§ What to do: Set down the data below in full, exactly as it reads, but without the pictures.
-- -- --
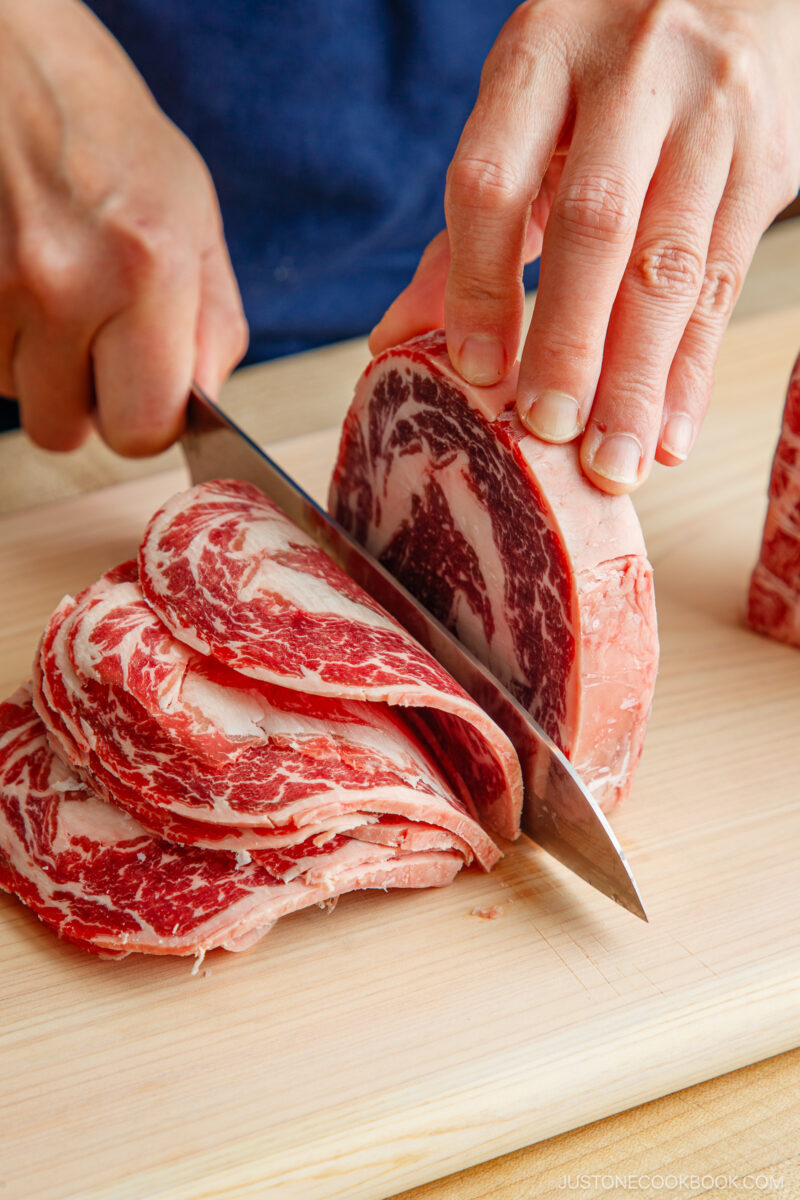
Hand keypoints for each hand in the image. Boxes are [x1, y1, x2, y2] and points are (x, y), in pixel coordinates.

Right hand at [0, 0, 246, 454]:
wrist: (5, 52)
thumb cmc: (105, 128)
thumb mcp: (194, 214)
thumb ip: (212, 325)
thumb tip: (200, 406)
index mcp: (145, 269)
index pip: (142, 429)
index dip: (146, 419)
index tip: (146, 389)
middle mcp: (59, 284)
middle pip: (65, 432)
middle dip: (84, 401)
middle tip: (93, 341)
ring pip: (14, 396)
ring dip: (35, 361)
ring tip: (47, 283)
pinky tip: (10, 271)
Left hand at [371, 0, 799, 492]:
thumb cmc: (601, 71)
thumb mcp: (523, 119)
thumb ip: (464, 232)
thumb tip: (394, 344)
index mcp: (541, 54)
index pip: (494, 180)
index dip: (478, 283)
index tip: (471, 371)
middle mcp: (631, 76)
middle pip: (595, 226)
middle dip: (569, 340)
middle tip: (546, 430)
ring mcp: (711, 116)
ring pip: (672, 264)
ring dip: (640, 378)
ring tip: (612, 463)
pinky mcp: (768, 161)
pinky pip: (724, 282)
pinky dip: (692, 369)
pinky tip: (668, 433)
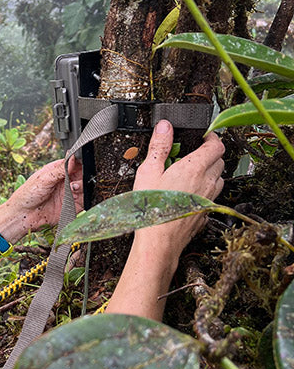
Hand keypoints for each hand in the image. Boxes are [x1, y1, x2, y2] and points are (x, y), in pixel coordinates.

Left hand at [6, 156, 82, 229]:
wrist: (23, 216)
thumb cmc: (27, 194)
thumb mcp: (44, 178)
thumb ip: (61, 169)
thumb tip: (73, 156)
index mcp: (58, 171)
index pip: (75, 164)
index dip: (80, 164)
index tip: (81, 166)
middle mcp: (65, 182)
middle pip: (82, 176)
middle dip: (83, 177)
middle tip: (75, 180)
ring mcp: (69, 195)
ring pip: (84, 189)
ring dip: (82, 188)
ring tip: (72, 189)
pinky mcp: (71, 208)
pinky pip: (83, 203)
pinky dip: (83, 200)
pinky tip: (75, 198)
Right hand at [133, 119, 224, 256]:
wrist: (159, 241)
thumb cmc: (151, 208)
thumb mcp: (148, 171)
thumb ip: (160, 146)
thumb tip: (165, 127)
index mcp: (194, 168)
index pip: (217, 145)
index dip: (212, 138)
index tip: (204, 136)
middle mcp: (207, 183)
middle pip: (220, 161)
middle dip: (210, 154)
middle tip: (194, 153)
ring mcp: (209, 200)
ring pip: (219, 179)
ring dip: (210, 172)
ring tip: (192, 173)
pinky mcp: (206, 213)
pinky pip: (213, 197)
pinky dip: (206, 191)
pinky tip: (190, 193)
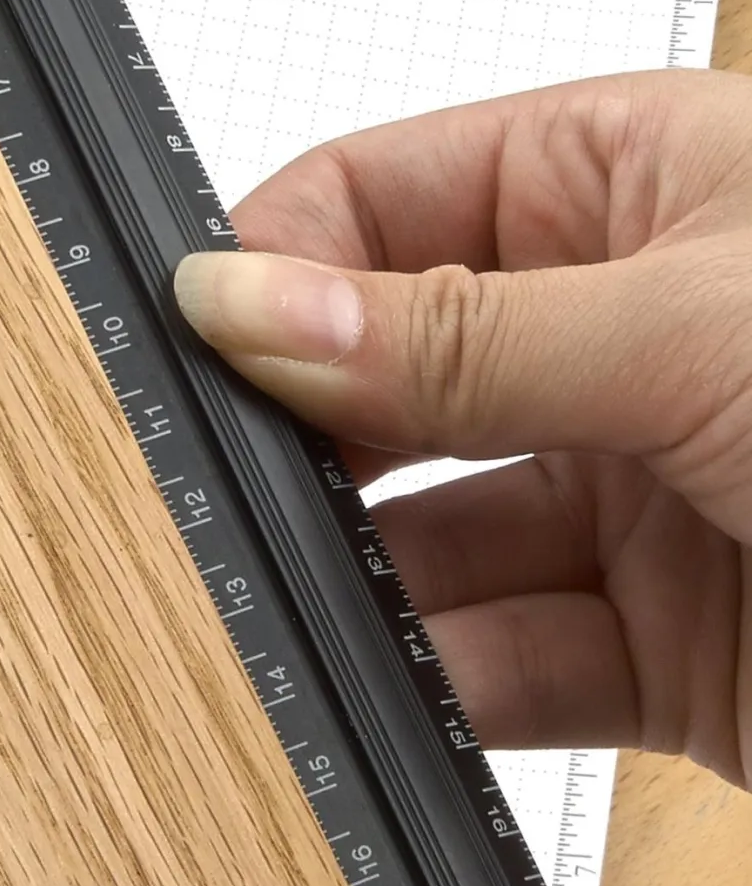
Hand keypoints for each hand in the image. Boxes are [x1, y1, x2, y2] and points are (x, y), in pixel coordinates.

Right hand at [172, 68, 751, 784]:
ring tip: (266, 609)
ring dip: (351, 583)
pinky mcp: (661, 649)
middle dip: (296, 441)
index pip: (380, 197)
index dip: (272, 260)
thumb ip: (459, 333)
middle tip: (199, 494)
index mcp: (633, 188)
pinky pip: (499, 661)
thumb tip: (246, 302)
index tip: (186, 341)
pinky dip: (427, 690)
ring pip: (428, 537)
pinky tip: (368, 697)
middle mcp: (619, 336)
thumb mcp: (705, 328)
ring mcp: (635, 496)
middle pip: (385, 378)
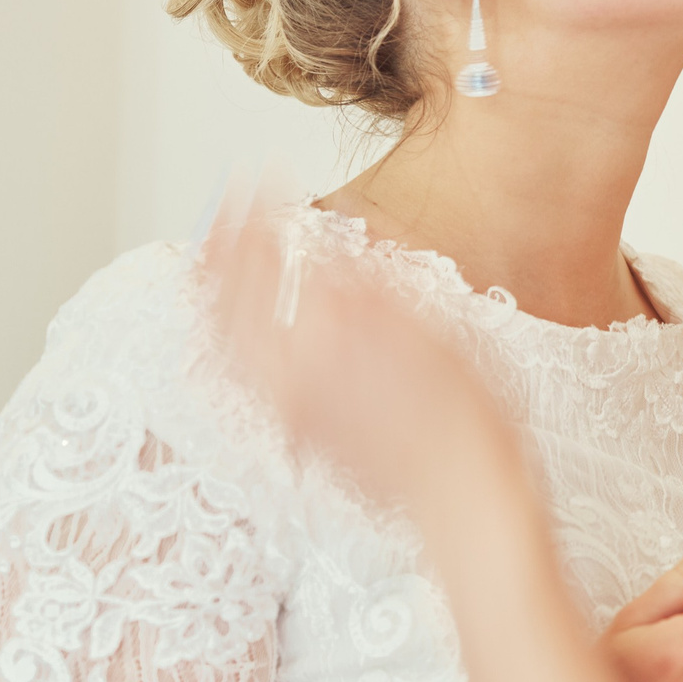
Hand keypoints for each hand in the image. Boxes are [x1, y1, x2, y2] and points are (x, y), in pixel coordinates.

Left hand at [204, 185, 531, 520]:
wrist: (463, 501)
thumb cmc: (460, 423)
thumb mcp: (421, 337)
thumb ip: (356, 295)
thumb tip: (313, 254)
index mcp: (310, 350)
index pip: (254, 271)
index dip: (249, 219)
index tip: (254, 180)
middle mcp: (285, 382)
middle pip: (223, 308)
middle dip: (220, 251)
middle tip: (223, 208)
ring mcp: (289, 410)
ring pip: (227, 343)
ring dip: (219, 291)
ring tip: (221, 255)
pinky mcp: (302, 430)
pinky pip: (246, 373)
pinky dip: (236, 332)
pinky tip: (253, 321)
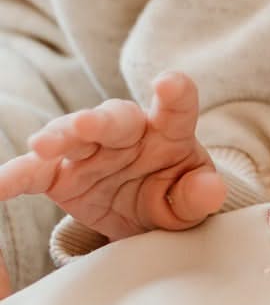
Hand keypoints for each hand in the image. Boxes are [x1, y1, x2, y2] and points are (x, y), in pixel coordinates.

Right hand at [0, 73, 227, 240]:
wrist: (143, 221)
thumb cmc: (173, 199)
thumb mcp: (190, 203)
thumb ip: (198, 196)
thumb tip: (212, 189)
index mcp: (169, 132)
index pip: (177, 107)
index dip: (176, 93)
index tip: (169, 83)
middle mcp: (127, 133)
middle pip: (113, 118)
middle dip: (97, 120)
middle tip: (84, 124)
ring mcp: (90, 151)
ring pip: (71, 135)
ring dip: (58, 137)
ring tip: (42, 146)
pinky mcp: (60, 175)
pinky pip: (35, 173)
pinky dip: (16, 178)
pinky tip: (0, 185)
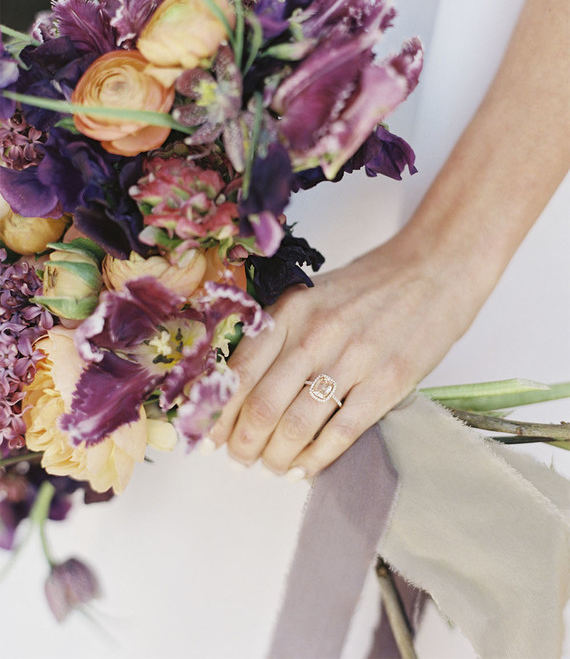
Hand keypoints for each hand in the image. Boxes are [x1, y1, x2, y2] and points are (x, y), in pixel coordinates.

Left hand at [208, 231, 478, 477]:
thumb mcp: (312, 296)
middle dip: (244, 445)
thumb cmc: (370, 285)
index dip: (217, 415)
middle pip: (261, 406)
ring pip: (297, 425)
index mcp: (290, 311)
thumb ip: (278, 335)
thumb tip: (241, 387)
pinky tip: (307, 466)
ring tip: (273, 466)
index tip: (210, 437)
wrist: (433, 268)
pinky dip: (318, 458)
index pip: (238, 373)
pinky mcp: (389, 381)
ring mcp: (353, 359)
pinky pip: (342, 432)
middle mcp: (315, 334)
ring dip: (277, 457)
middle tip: (242, 458)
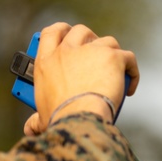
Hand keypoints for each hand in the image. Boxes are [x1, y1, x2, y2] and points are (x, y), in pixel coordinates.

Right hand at [23, 22, 139, 135]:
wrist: (79, 119)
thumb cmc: (59, 120)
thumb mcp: (41, 117)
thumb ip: (35, 120)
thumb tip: (30, 129)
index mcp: (46, 61)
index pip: (51, 33)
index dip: (61, 31)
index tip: (68, 37)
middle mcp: (67, 51)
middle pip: (81, 31)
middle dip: (90, 39)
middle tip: (98, 56)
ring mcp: (91, 51)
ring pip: (108, 42)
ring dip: (113, 54)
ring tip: (116, 74)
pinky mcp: (112, 57)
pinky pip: (128, 57)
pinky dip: (132, 71)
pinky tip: (130, 88)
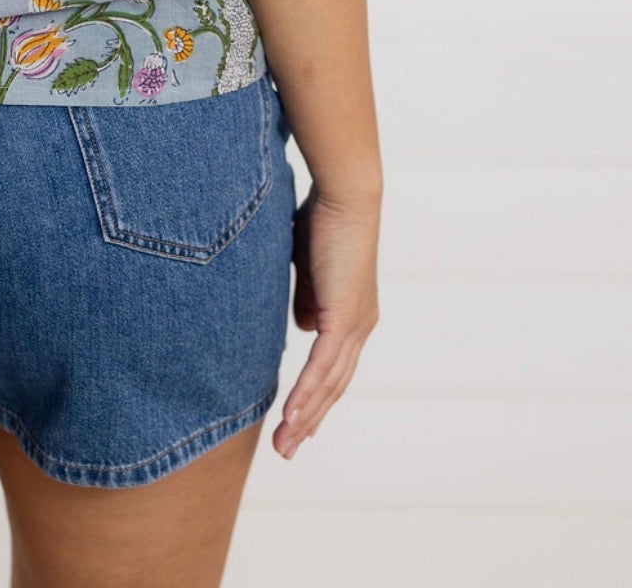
-- -- --
§ Output below:
Hand keypoints for each hand in the image. Boxes are [x1, y1, x2, y2] and points are (x, y), in pixel coordinates.

Right hand at [0, 0, 246, 454]:
wrist: (5, 52)
thumb cmc: (105, 128)
thumb mcp: (194, 214)
thumb ip: (212, 325)
thumb tip: (200, 406)
index mcp: (145, 269)
index pip: (142, 429)
index dip: (146, 419)
index tip: (146, 389)
middle mcp: (59, 284)
middle pip: (65, 432)
middle dip: (84, 401)
middle tip: (93, 341)
ring pip: (14, 396)
ring dip: (35, 361)
ring tip: (47, 283)
pinky tip: (10, 271)
Left hand at [371, 0, 799, 492]:
thumb cmc: (601, 71)
thumb mcp: (523, 119)
thumb ip: (464, 232)
thumb tip: (394, 344)
index mcp: (541, 54)
index pip: (494, 180)
index dip: (478, 283)
index tip: (471, 371)
middle mcp: (631, 76)
middle pip: (595, 226)
middle dip: (569, 340)
middle tip: (546, 430)
ring mcp: (711, 116)
ring pip: (672, 264)
ring dip: (640, 378)
ring tip: (612, 463)
pinky mcp: (768, 161)
pinky pip: (724, 282)
pinky dip: (692, 369)
pinky tip: (668, 433)
Hand keypoints for each hand in the image. Boxes are [x1, y1, x2, y2] and points are (x, y), in pixel coordinates.

Left hand at [6, 156, 82, 229]:
wrist: (23, 216)
thumb cmc: (27, 194)
thumb mcp: (44, 178)
thumb ip: (61, 169)
thumb tip: (73, 156)
index mcp: (58, 171)
index pip: (75, 164)
index dip: (80, 164)
index tip: (81, 166)
middle mcp: (65, 182)
middle pip: (82, 176)
middle dip: (83, 177)
middle tip: (75, 180)
ring mcp: (69, 195)
ring pip: (84, 189)
ring dip: (82, 188)
ring tip: (72, 189)
pinky mcp: (71, 208)
pinky pip: (83, 203)
pinky dip: (83, 200)
pinky tip: (75, 198)
Right hand at [133, 119, 224, 256]:
wrist: (159, 241)
thumb cmc: (151, 208)
thumb mcp: (148, 171)
thumb ip: (160, 146)
thumb tip: (165, 127)
index mcp: (194, 168)
index pip: (217, 145)
index dip: (212, 138)
index tip: (204, 136)
middle mcp: (207, 183)
middle pip: (220, 161)
middle dip: (210, 154)
middle tip: (194, 153)
ring mcp: (209, 200)
ring pip: (219, 179)
ring dip: (210, 172)
ring tip: (192, 173)
pinky mcp: (206, 213)
pinky pip: (213, 197)
pinky dip: (206, 191)
pinky tip: (190, 193)
Hand keypoints for each hand in the image. Boxes are [x1, y1, x2, y2] and points are (x, y), in pixel coordinates.

Right hand at [172, 68, 751, 784]:
ring tip: (266, 609)
ring dip: (351, 583)
pinky mcp: (661, 649)
middle dip: (296, 441)
index pip: (380, 197)
index dip: (272, 260)
thumb ip: (459, 333)
middle tip: (199, 494)
index mcp: (633, 188)
pinky pip: (499, 661)
thumb tip: (246, 302)
index tip: (186, 341)
pinky dip: (427, 690)
ring pip: (428, 537)
pinky tip: (368, 697)
middle mcp: (619, 336)
thumb mcp: (705, 328)
ring mcp: (635, 496)
middle pip: (385, 378)
Hand keypoints for each hand in the image. Boxes are [x1, y1, x2, y2] and points are (x, y), in pixel coordinates.

Left hand at [204, 185, 531, 520]:
wrist: (463, 501)
thumb cmc: (460, 423)
thumb mcp: (421, 337)
thumb ip: (356, 295)
thumb tip: (313, 254)
index mcp: (310, 350)
index pip: (254, 271)
index dip: (249, 219)
index tip: (254, 180)
middle mcp: (285, 382)
middle pip: (223, 308)
middle dip: (220, 251)
middle tip: (223, 208)
ring mcp: (289, 410)
ring pip: (227, 343)
ring dip: (219, 291)
ring tip: (221, 255)
pinky mcp: (302, 430)
pinky pip: (246, 373)
pinky dip: (236, 332)
pinky tip: (253, 321)
Hand keypoints for each hand in the image. Boxes are [x1, y1, x2, y2] and points are (x, y), in pixel coordinates.

Right hand at [0, 73, 227, 240]:
wrist: (143, 221)
thumb cmc: (173, 199)
thumb mcp: (190, 203)
thumb ip: (198, 196)
thumb tip: (212, 189)
index mcp: (169, 132)
index pip: (177, 107)
index dip: (176, 93)
index tip: (169, 83)
middle mcp: (127, 133)
middle pip: (113, 118)
middle dip: (97, 120)
middle tip: (84, 124)
ring mcp: (90, 151)
ring pip: (71, 135)
ring dip: (58, 137)
ring tip: (42, 146)
pinky mcp: (60, 175)
pinky pip: (35, 173)
pinky dip: (16, 178)
pinky tip: (0, 185)
Hand keypoints for each hand in the image. Boxes are [x1, y1, x2, y2] and points are (x, y), in pixel coordinates.

Left hand at [208, 231, 478, 477]:
thumb mcp: (312, 296)
middle dip: (244, 445)
thumb cmc: (370, 285)
index dip: (217, 415)
middle pip: (261, 406)
ring pip: (297, 425)
index mcp: (290, 311)
thumb ip: (278, 335)
thumb tip: (241, 387)
pinky tip: (307, 466)
ring tip: (273, 466)
index tip: (210, 437)
wrist: (433, 268)
pinky dip: (318, 458)
index pip: (238, 373)
pinky mcp: (389, 381)
ring mcp: (353, 359)
pinky pip: (342, 432)
middle mcp: (315, 334)
ring dip: (277, 457)
middle tip: (242, 458)
Hand keypoints for each hand in the image. Boxes are [x1, y1, x2, y2] and points are (x, y), in pixel coordinates.

Right hand at [23, 22, 139, 135]:
wrist: (79, 119)
thumb cmc: (59, 120)
thumb mcp: (41, 117)
thumb ip: (35, 120)
thumb tip: (30, 129)
index mcp: (46, 61)
index pip: (51, 33)
index dip: (61, 31)
index tip: (68, 37)
middle mcp: (67, 51)
middle pip: (81, 31)
middle dip: (90, 39)
middle tip: (98, 56)
ring mcp: (91, 51)
ring pip: (108, 42)
ring dip: (113, 54)
ring tip: (116, 74)
pinky mcp: (112, 57)
pinky pip: (128, 57)
pinky dip: (132, 71)
pinky tip: (130, 88)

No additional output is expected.